Derek Achong
Senior Reporter
The Court of Appeal has resolved a lawsuit over an unauthorised multi-million dollar payment facilitated by the former senior executive of an insurance company.
In a recent judgment, Chief Justice Ronnie Boodoosingh, and Appellate Judges Nolan Bereaux and Geoffrey Henderson weighed in on the case, which was brought by Gulf Insurance against its former chairman and executive director Gerrard Lee-Inniss and Firstline Securities Ltd.
The case centred around US$768,000 and $495,167 payments that were made to the Firstline by Gulf without the approval of the latter’s board.
The payments were made to clear a debt owed by Lee-Inniss and a company owned by him.
Lee-Inniss did not defend the case and a default judgment was entered against him.
Firstline denied any wrongdoing as it claimed that it was not aware that Lee-Inniss was not authorised to direct Gulf to make the payments.
Firstline appealed after a judge found it jointly liable to repay the money for allegedly dishonestly assisting Lee-Inniss in making the payments.

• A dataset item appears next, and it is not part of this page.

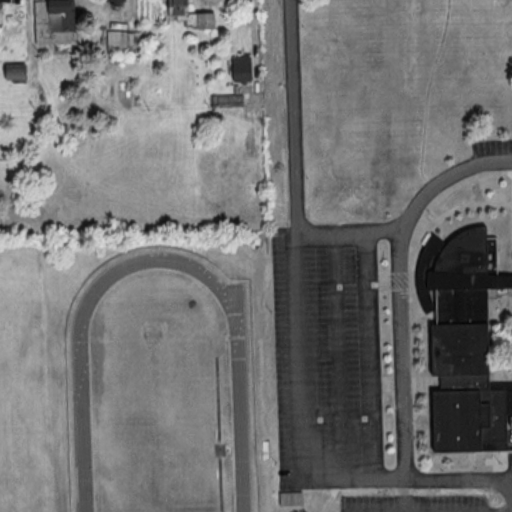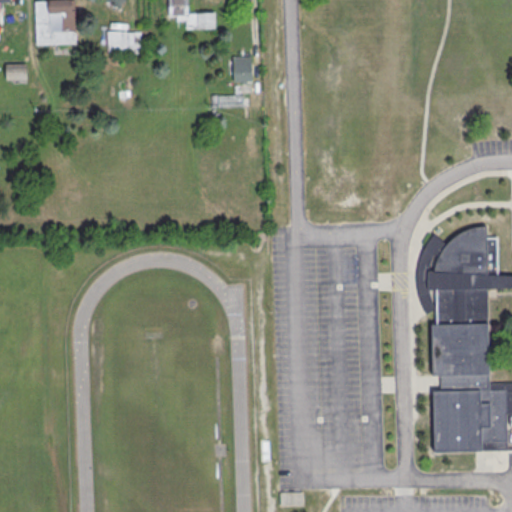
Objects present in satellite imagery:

All three appellate judges agreed with their colleague that both Lee-Inniss and Firstline were liable as the latter should have had concerns over Gulf repaying a debt it had no connection to.
CJ Boodoosingh said: “These circumstances supported the inference that Firstline knew, or ought to have known, that the funds belonged to Gulf and were being applied in breach of fiduciary duty.”

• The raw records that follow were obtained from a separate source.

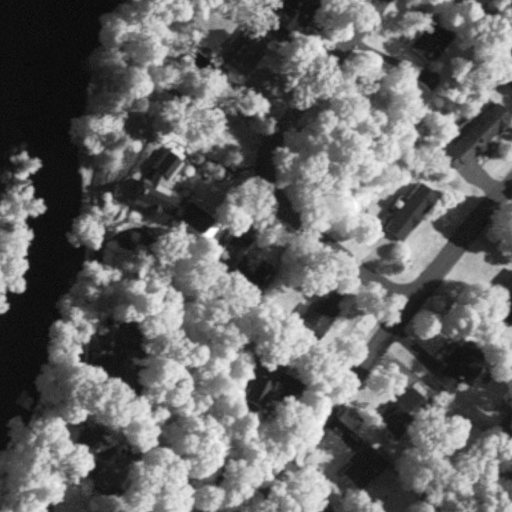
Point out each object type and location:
building: (286, 16)
building: (427, 36)
river: (23, 38)
building: (244, 57)
building: (509, 77)
building: (427, 79)
building: (472, 137)
road: (261, 167)
road: (234, 178)
building: (159, 191)
building: (405, 213)
road: (459, 254)
building: (239, 266)
building: (501, 303)
building: (310, 323)
building: (100, 354)
building: (454, 367)
building: (253, 384)
road: (324, 415)
building: (391, 423)
building: (89, 446)
road: (156, 447)
building: (361, 468)
building: (35, 507)
building: (301, 509)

“Without being supplied with authorisation from Gulf Insurance to the contrary (and there is no evidence of the existence of such authority), Firstline Securities knew that the funds it received from Gulf Insurance was traceable to a breach of fiduciary duty by Mr Inniss,” Justice Bereaux said.
However, Justice Bereaux and Henderson ruled that the judge was wrong to make findings against Firstline for dishonest assistance in the deal as it was not involved in the payment approval process.
CJ Boodoosingh ruled that the judge was entitled to make the finding.
“The dishonesty must be attributable to participation. But here, there was no participation sufficient to attract the doctrine. Instead, this case falls squarely within the realm of recipient liability,” Justice Bereaux said.
Firstline was represented by Ian Benjamin and Mervyn Campbell. Kerwyn Garcia and Karissa Singh represented Gulf.